Work item>
Look for the string "lines" in the listing below, then copy every line that has it.

Data extract>

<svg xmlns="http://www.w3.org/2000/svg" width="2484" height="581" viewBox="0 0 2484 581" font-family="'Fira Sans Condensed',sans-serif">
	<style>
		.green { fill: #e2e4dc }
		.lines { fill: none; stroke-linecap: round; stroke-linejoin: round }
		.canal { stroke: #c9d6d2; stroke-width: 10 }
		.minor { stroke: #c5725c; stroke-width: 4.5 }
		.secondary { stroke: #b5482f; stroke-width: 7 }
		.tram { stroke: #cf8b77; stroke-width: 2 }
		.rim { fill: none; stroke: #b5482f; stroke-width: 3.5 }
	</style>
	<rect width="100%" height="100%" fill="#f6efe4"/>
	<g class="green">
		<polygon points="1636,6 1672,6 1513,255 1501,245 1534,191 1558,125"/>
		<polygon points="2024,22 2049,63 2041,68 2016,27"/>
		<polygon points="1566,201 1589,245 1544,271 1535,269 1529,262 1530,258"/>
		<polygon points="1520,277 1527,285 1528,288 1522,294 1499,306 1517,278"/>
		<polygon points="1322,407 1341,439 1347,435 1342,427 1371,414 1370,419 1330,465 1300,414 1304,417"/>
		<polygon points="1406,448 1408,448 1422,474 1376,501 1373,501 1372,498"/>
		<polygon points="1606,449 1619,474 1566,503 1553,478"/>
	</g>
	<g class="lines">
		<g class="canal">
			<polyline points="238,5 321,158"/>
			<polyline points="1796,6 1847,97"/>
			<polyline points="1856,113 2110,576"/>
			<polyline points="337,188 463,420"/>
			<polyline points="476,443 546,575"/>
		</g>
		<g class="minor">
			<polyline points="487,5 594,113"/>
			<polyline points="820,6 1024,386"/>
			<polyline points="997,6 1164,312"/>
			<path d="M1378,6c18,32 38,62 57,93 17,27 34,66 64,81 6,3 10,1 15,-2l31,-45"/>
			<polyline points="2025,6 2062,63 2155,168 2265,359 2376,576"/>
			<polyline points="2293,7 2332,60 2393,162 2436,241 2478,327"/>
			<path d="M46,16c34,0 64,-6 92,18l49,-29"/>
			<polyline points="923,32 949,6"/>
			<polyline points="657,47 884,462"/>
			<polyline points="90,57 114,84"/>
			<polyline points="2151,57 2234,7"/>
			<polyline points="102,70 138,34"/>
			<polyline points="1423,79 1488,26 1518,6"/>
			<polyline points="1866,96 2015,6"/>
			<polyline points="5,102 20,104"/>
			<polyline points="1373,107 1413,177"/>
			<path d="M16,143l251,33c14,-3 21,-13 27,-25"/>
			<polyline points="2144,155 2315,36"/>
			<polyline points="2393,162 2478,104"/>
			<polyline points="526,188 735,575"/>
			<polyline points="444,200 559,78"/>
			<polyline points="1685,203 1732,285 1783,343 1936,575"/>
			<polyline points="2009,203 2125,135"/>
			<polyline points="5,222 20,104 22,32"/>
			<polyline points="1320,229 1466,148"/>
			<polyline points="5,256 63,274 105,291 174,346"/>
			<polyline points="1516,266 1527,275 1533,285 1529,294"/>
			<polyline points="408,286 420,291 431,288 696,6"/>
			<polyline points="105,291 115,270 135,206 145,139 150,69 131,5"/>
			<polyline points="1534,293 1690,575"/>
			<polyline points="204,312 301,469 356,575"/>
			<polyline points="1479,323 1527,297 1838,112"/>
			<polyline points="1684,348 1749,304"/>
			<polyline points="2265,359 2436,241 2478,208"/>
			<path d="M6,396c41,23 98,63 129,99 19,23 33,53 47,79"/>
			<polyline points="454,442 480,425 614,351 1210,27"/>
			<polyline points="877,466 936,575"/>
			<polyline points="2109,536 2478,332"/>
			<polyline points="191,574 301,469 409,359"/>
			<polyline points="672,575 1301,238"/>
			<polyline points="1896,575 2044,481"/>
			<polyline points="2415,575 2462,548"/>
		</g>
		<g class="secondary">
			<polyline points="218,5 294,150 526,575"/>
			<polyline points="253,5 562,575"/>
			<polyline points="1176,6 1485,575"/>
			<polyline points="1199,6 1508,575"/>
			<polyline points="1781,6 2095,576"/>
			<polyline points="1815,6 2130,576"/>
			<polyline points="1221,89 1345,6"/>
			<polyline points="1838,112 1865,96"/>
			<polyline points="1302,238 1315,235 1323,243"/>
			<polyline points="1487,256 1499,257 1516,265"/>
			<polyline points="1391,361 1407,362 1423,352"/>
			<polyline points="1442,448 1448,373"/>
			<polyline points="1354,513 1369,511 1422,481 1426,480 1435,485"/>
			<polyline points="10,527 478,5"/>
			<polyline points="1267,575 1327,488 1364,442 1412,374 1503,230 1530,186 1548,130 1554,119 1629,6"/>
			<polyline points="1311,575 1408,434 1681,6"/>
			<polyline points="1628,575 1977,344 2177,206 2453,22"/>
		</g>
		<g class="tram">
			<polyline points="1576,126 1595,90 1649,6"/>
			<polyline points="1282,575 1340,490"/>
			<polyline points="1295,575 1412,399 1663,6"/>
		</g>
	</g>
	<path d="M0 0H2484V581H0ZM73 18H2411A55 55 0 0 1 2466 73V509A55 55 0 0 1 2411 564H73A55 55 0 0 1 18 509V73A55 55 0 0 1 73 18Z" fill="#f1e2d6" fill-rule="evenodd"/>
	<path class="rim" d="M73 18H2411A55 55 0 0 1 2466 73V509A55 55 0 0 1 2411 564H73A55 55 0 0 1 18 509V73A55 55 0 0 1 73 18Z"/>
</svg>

Task answer>
		.lines { fill: none; stroke-linecap: round; stroke-linejoin: round }
	<g class="lines">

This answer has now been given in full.